### What to do
Reproduce the passage in the excerpt on intervals as unions of closed intervals that begins with the words containing "The reader knows" and ends with "some closed intervals.".

━━━━━ Page excerpt

The reader knows a definition of real numbers set.

Target Context

The reader will have a description and a proof of the proposition that any half or both open interval is the union of the sequence of some closed intervals.

Orientation

There is a list of definitions discussed so far in this site.

There is a list of propositions discussed so far in this site.

Main Body

1: Structured Description

Here is the rules of Structured Description.

Entities:
\(I\): \(\in \{\text{ the half or both open intervals }\}\), \(= (- \infty, r_2), [r_1, r_2), (r_1, \infty), (r_1, r_2], (- \infty, \infty), \text{ or } (r_1, r_2)\)
//

Statements:
\((- \infty, r_2) = \cup_{n \in \mathbb{N}} [Min (\{- n, r_2 - 2^{- n}\}), r_2 - 2^{- n}] = \cup_{n \in \mathbb{N}} (- \infty, r_2 - 2^{- n}]\)
\(\land\)
\([r_1, r_2) = \cup_{n \in \mathbb{N}} [r_1, Max (\{r_1, r_2 - 2^{- n}\})]\)
\(\land\)
\((r_1, \infty) = \cup_{n \in \mathbb{N}} [r_1 + 2^{- n}, Max (\{n, r_1 + 2^{- n}\})] = \cup_{n \in \mathbb{N}} [r_1 + 2^{- n}, \infty)\)
\(\land\)
\((r_1, r_2] = \cup_{n \in \mathbb{N}} [Min (\{r_1 + 2^{- n}, r_2\}), r_2]\)
\(\land\)
\((- \infty, \infty) = \cup_{n \in \mathbb{N}} [- n, n]\)
\(\land\)

━━━━━━━━━━
━━━━━ Extracted records

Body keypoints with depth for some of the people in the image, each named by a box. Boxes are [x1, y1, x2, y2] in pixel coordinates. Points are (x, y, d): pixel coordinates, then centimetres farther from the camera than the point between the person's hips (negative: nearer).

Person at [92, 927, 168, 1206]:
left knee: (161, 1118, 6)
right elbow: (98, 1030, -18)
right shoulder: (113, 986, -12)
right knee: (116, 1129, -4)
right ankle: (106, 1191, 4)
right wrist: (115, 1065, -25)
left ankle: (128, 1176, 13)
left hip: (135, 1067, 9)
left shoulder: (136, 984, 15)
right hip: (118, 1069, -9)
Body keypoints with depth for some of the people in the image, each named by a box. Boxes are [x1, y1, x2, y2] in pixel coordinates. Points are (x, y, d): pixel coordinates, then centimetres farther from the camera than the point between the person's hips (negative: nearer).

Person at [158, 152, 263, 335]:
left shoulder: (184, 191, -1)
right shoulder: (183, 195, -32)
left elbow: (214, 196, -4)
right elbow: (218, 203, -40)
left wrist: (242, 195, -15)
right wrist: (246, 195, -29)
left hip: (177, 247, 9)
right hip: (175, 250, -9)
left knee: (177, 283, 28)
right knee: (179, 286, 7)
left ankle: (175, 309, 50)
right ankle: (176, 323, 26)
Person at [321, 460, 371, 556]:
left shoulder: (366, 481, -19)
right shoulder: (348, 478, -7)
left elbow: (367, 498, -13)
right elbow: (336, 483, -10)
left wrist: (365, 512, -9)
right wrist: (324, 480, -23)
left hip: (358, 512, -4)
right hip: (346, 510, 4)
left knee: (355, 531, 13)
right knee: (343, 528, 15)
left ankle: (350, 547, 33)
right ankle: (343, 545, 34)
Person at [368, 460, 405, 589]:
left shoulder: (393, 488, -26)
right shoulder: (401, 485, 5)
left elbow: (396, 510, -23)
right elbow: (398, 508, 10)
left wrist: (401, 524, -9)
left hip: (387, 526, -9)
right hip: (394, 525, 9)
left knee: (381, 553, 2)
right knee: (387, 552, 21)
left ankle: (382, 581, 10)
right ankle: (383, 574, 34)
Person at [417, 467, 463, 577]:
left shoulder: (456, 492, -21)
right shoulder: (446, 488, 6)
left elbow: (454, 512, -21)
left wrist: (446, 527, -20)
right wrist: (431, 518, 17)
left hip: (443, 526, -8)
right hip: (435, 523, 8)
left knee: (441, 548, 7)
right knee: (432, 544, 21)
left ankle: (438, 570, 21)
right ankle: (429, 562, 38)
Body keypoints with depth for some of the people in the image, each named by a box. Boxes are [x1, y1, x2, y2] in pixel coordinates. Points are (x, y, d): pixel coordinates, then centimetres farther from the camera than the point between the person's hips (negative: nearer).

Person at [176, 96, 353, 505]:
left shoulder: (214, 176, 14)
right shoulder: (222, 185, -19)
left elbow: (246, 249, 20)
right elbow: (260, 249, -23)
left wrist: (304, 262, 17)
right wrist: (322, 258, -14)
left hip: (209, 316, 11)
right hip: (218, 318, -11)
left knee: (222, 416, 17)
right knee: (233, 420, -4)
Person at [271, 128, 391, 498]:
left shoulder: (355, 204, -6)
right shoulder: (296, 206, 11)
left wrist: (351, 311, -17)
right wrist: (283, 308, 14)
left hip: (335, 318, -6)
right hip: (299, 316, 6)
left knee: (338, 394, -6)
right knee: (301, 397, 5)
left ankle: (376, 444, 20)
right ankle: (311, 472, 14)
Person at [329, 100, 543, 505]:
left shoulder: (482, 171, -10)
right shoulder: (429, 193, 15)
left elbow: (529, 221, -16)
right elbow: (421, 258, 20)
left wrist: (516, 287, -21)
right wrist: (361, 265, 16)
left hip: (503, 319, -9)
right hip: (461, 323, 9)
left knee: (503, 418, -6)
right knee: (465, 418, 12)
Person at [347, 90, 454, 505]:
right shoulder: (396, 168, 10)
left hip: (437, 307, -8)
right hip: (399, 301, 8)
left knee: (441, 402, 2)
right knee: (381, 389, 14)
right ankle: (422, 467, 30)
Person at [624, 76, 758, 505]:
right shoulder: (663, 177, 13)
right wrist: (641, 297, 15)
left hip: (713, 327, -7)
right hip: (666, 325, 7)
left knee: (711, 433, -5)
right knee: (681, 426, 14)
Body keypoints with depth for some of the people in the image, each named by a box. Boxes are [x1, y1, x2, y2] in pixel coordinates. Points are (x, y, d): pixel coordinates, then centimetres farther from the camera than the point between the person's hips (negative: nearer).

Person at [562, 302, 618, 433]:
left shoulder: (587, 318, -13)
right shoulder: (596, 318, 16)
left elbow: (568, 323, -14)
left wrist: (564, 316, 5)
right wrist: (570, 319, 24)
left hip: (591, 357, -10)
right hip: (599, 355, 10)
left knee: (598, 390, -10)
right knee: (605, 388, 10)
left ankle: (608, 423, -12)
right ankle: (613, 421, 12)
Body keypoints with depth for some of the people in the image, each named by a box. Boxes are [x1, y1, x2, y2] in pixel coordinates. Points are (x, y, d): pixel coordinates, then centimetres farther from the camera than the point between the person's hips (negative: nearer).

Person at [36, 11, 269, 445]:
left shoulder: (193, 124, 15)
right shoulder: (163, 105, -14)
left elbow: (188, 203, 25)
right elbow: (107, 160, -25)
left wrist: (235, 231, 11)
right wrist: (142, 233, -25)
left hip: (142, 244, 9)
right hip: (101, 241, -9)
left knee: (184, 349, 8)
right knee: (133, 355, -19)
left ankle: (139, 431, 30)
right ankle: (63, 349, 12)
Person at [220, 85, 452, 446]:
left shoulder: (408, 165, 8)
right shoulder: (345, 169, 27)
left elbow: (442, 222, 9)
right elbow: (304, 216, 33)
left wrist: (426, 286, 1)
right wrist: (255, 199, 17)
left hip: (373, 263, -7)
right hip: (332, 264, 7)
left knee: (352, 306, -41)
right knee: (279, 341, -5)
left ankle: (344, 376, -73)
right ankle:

━━━━━━━━━━

### Problem solution
The reader knows a definition of real numbers set.

Target Context

The reader will have a description and a proof of the proposition that any half or both open interval is the union of the sequence of some closed intervals.